Posted by: Alan K. Henderson on February 12, 2003 05:04 PM

Alan - as a progressive taxation hawk, I'm going to defend one of those "whackball theories" that you present as being not crazy at all.

"1) the 'rich' do not contribute to the economy as much as those in lower economic strata"
I don't know anyone who would really say this, but I know plenty who would say this:
"1) tax cuts for the 'rich' do not contribute to the economy as much as tax cuts for those in lower economic strata."

Dividend tax revenues are significant, but the economic impact will be minimal because of the following - 1) the "rich" don't spend like those who are in lower economic strata (poor people spend more of a percentage of their income), 2) the biggest problem in the economy is a lack of demand (exemplified by a lack of consumer confidence and spending), 3) those who are "rich" are less likely to be influenced in their spending behavior by an extra thousand bucks (while the poor are), therefore 4) the revenue would be better spent on those in the lower economic strata, as their spending behavior is more pliable to change.

And to counter your last few points, most dividend tax revenues come from those in higher economic brackets - if you don't have money to invest and save, you won't be able to invest in stocks and such that will get you dividends.

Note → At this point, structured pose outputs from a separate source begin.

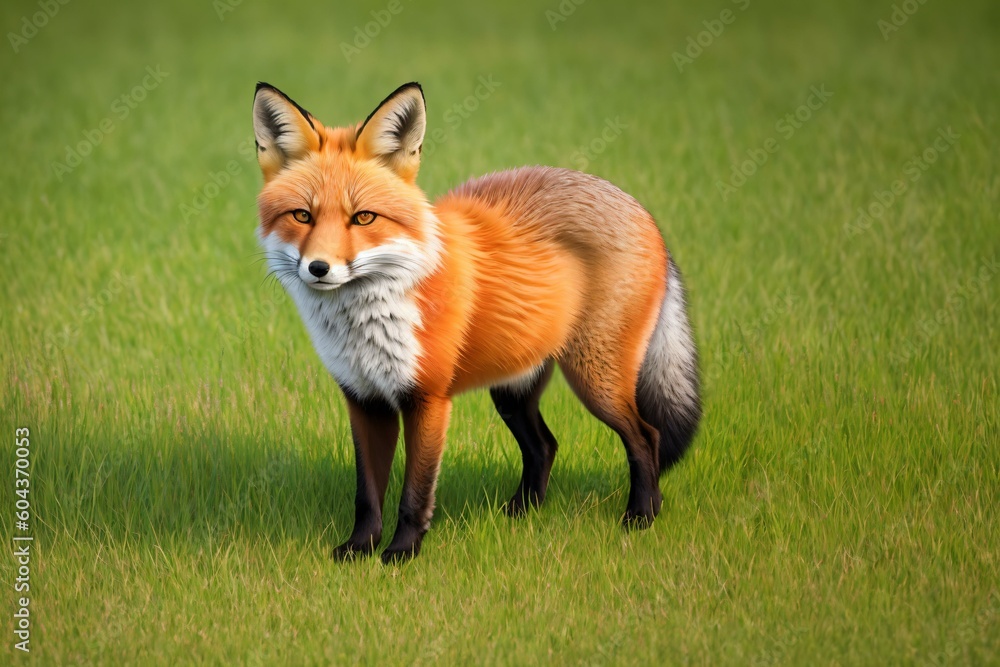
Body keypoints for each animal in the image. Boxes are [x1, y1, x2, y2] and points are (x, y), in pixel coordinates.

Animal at [252, 81, 701, 563]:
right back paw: (522, 513)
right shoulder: (364, 399)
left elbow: (414, 493)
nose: (319, 269)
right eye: (302, 215)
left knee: (647, 437)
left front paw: (401, 553)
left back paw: (642, 515)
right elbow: (367, 493)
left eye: (364, 217)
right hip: (513, 388)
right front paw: (359, 549)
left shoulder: (427, 398)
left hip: (596, 381)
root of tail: (638, 207)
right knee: (545, 446)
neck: (368, 322)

That's just common sense.

As to whether a cut in dividend taxes is a good idea, I think it is - but that's a far different question about whether that same revenue couldn't be put to a better use by say, having a payroll tax holiday. If you want to give relief to people who fuel business expansion, you toughen the SEC by fully funding them and make sure that there's a revenue neutral dividend tax cut, making sure that deficits don't drive out private investment.

Posted by: Trickster Paean on April 17, 2003 09:50 AM

Alan - as a progressive taxation hawk, I'm going to defend one of those "whackball theories" that you present as being not crazy at all.

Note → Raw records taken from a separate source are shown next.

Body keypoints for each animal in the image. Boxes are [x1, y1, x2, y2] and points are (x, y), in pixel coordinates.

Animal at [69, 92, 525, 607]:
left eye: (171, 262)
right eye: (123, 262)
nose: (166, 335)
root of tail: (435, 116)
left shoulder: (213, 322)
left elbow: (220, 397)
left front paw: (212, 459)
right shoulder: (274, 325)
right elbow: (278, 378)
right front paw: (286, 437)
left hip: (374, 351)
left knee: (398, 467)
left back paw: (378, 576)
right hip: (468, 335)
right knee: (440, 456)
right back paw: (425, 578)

"1) the 'rich' do not contribute to the economy as much as those in lower economic strata"
I don't know anyone who would really say this, but I know plenty who would say this:
"1) tax cuts for the 'rich' do not contribute to the economy as much as tax cuts for those in lower economic strata."

Dividend tax revenues are significant, but the economic impact will be minimal because of the following - 1) the "rich" don't spend like those who are in lower economic strata (poor people spend more of a percentage of their income), 2) the biggest problem in the economy is a lack of demand (exemplified by a lack of consumer confidence and spending), 3) those who are "rich" are less likely to be influenced in their spending behavior by an extra thousand bucks (while the poor are), therefore 4) the revenue would be better spent on those in the lower economic strata, as their spending behavior is more pliable to change.

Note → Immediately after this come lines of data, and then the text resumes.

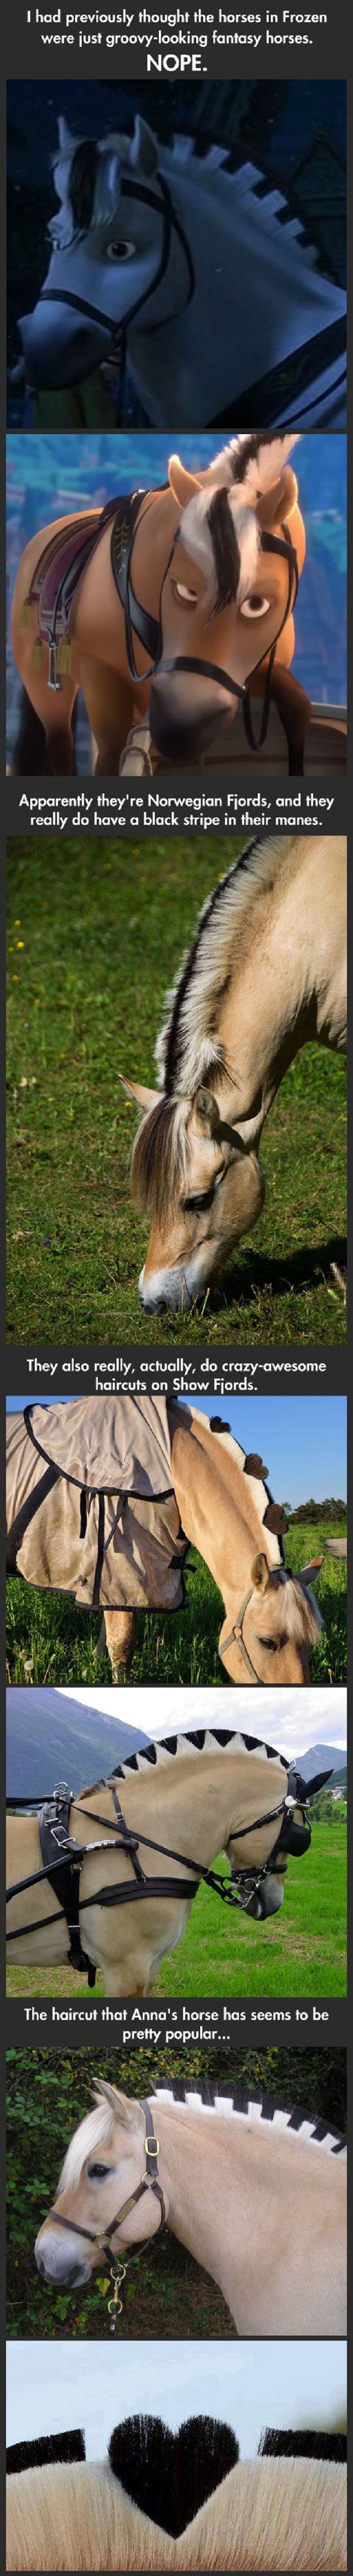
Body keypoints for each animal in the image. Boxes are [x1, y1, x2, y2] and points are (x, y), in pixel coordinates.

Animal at [6, 1396, 325, 1684]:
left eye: (312, 1643)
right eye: (267, 1642)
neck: (172, 1465)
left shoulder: (115, 1580)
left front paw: (93, 1665)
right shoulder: (122, 1570)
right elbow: (122, 1647)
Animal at [12, 432, 314, 776]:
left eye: (258, 604)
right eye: (184, 590)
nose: (179, 730)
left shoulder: (254, 671)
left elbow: (299, 709)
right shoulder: (101, 673)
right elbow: (110, 755)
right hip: (44, 684)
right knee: (61, 741)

And to counter your last few points, most dividend tax revenues come from those in higher economic brackets - if you don't have money to invest and save, you won't be able to invest in stocks and such that will get you dividends. That's just common sense.

As to whether a cut in dividend taxes is a good idea, I think it is - but that's a far different question about whether that same revenue couldn't be put to a better use by say, having a payroll tax holiday. If you want to give relief to people who fuel business expansion, you toughen the SEC by fully funding them and make sure that there's a revenue neutral dividend tax cut, making sure that deficits don't drive out private investment.